What is required:
Every record needs to be restated word for word.

━━━━━ Input data

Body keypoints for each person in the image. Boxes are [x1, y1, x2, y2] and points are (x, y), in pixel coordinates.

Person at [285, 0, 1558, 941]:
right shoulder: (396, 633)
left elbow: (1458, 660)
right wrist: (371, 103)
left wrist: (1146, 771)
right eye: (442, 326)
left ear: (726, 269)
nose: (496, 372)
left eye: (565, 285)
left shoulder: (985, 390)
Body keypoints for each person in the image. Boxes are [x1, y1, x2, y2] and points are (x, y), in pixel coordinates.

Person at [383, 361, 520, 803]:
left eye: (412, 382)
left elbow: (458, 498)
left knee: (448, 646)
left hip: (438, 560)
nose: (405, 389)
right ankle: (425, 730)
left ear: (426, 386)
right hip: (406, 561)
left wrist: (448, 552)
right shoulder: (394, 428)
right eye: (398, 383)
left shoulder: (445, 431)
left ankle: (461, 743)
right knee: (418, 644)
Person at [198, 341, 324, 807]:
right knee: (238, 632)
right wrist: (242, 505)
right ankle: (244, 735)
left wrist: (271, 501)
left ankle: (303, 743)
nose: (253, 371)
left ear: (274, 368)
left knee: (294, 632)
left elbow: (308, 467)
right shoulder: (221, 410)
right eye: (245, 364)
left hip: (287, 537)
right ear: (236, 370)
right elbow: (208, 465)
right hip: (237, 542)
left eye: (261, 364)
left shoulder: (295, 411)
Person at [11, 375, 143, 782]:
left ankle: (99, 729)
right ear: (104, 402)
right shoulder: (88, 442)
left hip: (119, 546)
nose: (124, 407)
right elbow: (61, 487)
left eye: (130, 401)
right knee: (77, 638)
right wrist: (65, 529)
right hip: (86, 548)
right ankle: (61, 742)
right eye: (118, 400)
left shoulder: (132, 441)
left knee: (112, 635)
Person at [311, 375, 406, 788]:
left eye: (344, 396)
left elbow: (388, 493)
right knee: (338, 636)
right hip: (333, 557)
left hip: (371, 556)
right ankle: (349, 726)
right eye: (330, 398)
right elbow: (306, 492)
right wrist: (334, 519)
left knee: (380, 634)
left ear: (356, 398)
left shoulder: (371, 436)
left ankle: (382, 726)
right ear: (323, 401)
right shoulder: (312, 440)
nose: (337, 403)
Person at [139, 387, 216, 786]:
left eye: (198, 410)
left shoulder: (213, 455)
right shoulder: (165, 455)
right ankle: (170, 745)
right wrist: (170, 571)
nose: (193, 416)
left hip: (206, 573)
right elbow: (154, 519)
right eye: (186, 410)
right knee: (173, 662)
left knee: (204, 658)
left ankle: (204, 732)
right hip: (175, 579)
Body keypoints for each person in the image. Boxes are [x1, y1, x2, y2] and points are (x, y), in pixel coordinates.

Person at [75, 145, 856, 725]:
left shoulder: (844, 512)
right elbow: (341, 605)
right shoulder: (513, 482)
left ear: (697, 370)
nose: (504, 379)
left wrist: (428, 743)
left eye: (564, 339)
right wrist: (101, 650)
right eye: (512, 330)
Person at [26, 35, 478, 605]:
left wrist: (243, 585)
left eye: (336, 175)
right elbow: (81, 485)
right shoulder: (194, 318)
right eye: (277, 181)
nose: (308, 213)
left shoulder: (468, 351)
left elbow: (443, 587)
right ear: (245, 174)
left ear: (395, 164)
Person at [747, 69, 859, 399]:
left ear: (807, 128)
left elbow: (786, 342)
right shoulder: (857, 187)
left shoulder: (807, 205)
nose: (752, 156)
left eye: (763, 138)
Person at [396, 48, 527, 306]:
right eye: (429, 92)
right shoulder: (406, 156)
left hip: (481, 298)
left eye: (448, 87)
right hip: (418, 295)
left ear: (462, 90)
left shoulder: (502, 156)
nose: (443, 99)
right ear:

━━━━━━━━━━

Task response:
Body keypoints for each person in the image. Boxes are [x1, y1, x2, y2] and points are (x, y), in pixel coordinates.

Person at [285, 0, 1558, 941]:
right shoulder: (396, 633)
left elbow: (1458, 660)
right wrist: (371, 103)
left wrist: (1146, 771)
right eye: (442, 326)
left ear: (726, 269)
nose: (496, 372)
left eye: (565, 285)
left shoulder: (985, 390)
Body keypoints for each person in the image. Boxes are [x1, y1, x2, y2] and points are (x, y), in pixel coordinates.

Person at [383, 361, 520, 803]:
left eye: (412, 382)
left elbow: (458, 498)
left knee: (448, 646)
left hip: (438, 560)
nose: (405, 389)
right ankle: (425, 730)
left ear: (426, 386)
right hip: (406, 561)
left wrist: (448, 552)
right shoulder: (394, 428)
right eye: (398, 383)
left shoulder: (445, 431)
left ankle: (461, 743)
right knee: (418, 644)
Person at [198, 341, 324, 807]:
right knee: (238, 632)
right wrist: (242, 505)
right ankle: (244, 735)
left wrist: (271, 501)
left ankle: (303, 743)
nose: (253, 371)
left ear: (274, 368)
left knee: (294, 632)
left elbow: (308, 467)
right shoulder: (221, 410)
right eye: (245, 364)
left hip: (287, 537)
right ear: (236, 370)
right elbow: (208, 465)
right hip: (237, 542)
left eye: (261, 364)
left shoulder: (295, 411)
Person at [11, 375, 143, 782]:
left ankle: (99, 729)
right ear: (104, 402)
right shoulder: (88, 442)
left hip: (119, 546)
nose: (124, 407)
right elbow: (61, 487)
left eye: (130, 401)
right knee: (77, 638)
right wrist: (65, 529)
right hip: (86, 548)
right ankle: (61, 742)
right eye: (118, 400)
left shoulder: (132, 441)
left knee: (112, 635)
Person at [311, 375, 406, 788]:
left eye: (344, 396)
left elbow: (388, 493)
right knee: (338, 636)
right hip: (333, 557)
left hip: (371, 556)
right ankle: (349, 726)
right eye: (330, 398)
right elbow: (306, 492)
right wrist: (334, 519)
left knee: (380, 634)
left ear: (356, 398)
left shoulder: (371, 436)
left ankle: (382, 726)
right ear: (323, 401)
right shoulder: (312, 440)
nose: (337, 403)
Person at [139, 387, 216, 786]:
left eye: (198, 410)
left shoulder: (213, 455)
right shoulder: (165, 455)
right ankle: (170, 745)
right wrist: (170, 571)
nose: (193, 416)
left hip: (206, 573)
right elbow: (154, 519)
right eye: (186, 410)
right knee: (173, 662)
left knee: (204, 658)
left ankle: (204, 732)
right hip: (175, 579)
Body keypoints for each person in the image. Boxes are [x1, y1, x2, y2] and points are (x, y), in pixel coordinates.

Person at [75, 145, 856, 725]:
left shoulder: (844, 512)
right elbow: (341, 605)
right shoulder: (513, 482)
left ear: (697, 370)
nose: (504, 379)
left wrist: (428, 743)
left eye: (564, 339)
right wrist: (101, 650)
right eye: (512, 330)
Person at [26, 35, 478, 605]:
left wrist: (243, 585)
left eye: (336, 175)
right elbow: (81, 485)
right shoulder: (194, 318)
right eye: (277, 181)
nose: (308, 213)
left shoulder: (468, 351)
left elbow: (443, 587)
right ear: (245, 174)
left ear: (395, 164)
Person at [747, 69, 859, 399]:
left ear: (807, 128)
left elbow: (786, 342)
right shoulder: (857, 187)
left shoulder: (807, 205)
nose: (752, 156)
left eye: (763, 138)
Person at [396, 48, 527, 306]:
right eye: (429, 92)
right shoulder: (406, 156)
left hip: (481, 298)
left eye: (448, 87)
right hip: (418, 295)
left ear: (462, 90)
left shoulder: (502, 156)
nose: (443, 99)
right ear:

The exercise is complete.